What you are asked to do: Output the line with "[311,522,362,538] 1.9.2.2 ->" and every line below it until the listing ends, exactly as written and with nothing added.
*** Opening of Extracted information ***
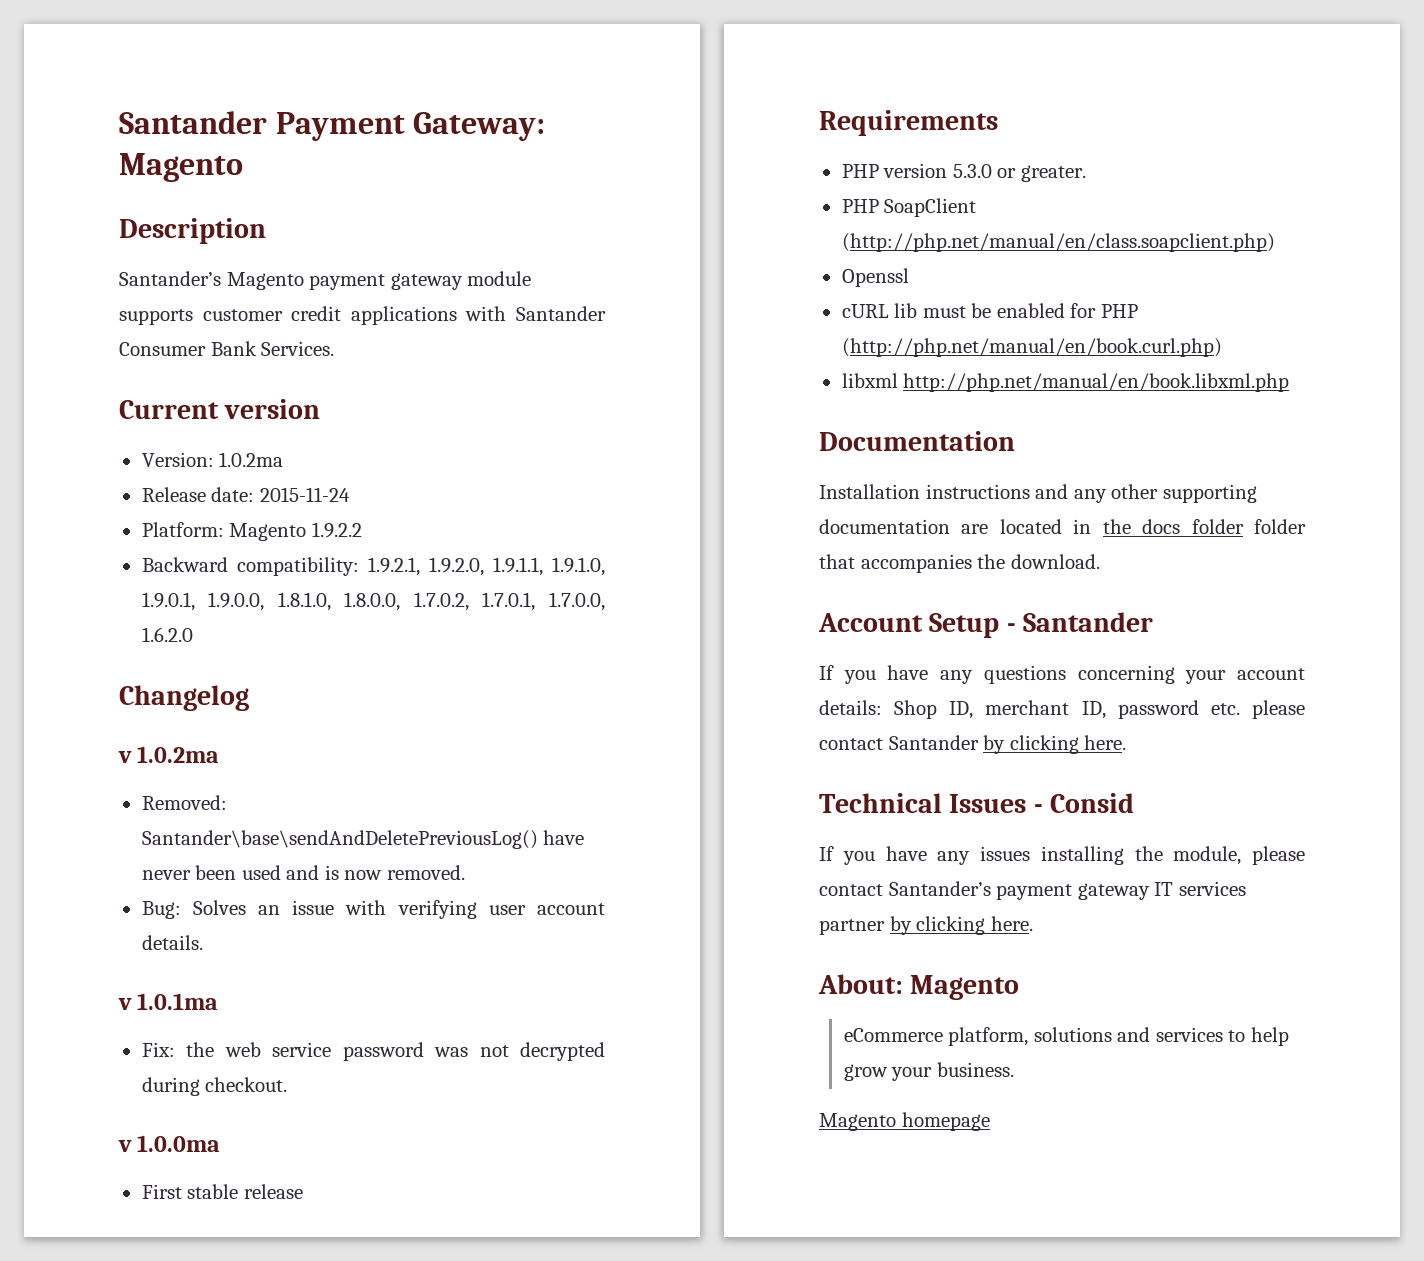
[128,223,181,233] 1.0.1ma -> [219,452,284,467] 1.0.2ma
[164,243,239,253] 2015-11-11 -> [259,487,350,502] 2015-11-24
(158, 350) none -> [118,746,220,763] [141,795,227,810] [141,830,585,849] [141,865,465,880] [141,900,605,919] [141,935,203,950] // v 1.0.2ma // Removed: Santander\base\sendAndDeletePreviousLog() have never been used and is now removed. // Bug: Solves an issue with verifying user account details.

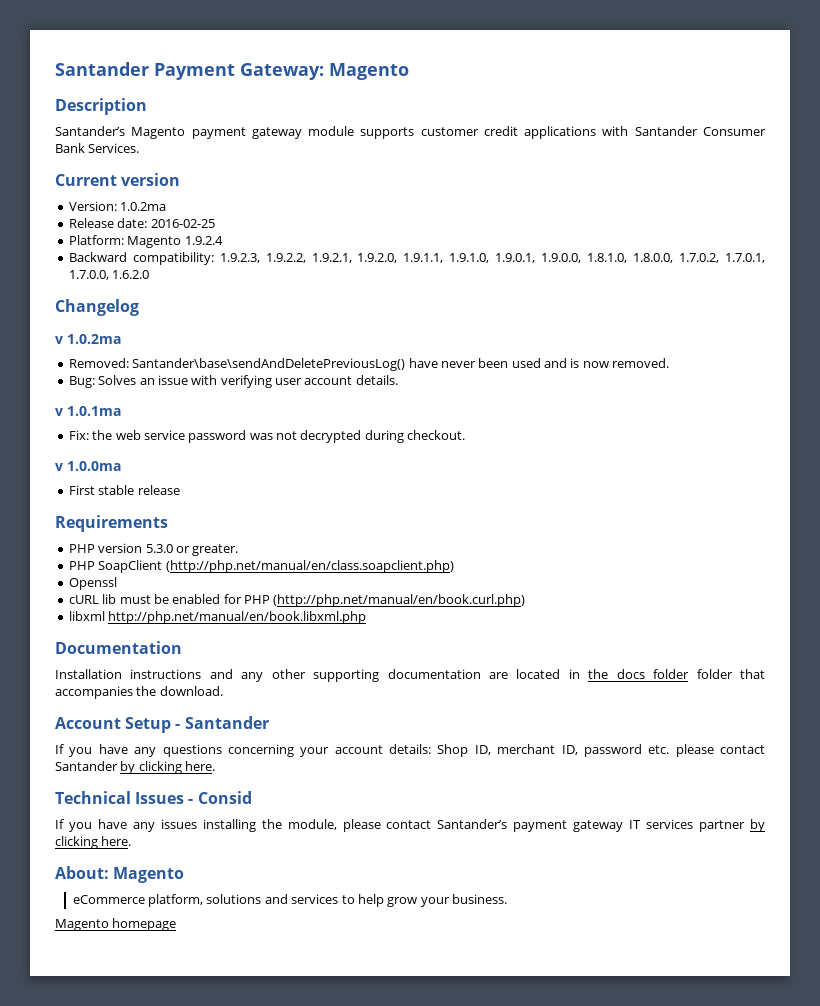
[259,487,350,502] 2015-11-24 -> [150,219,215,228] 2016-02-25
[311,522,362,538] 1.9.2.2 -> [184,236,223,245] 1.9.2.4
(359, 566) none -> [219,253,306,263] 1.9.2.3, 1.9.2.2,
*** Close of Extracted information ***
Response area:
[311,522,362,538] 1.9.2.2 -> [184,236,223,245] 1.9.2.4
(359, 566) none -> [219,253,306,263] 1.9.2.3, 1.9.2.2,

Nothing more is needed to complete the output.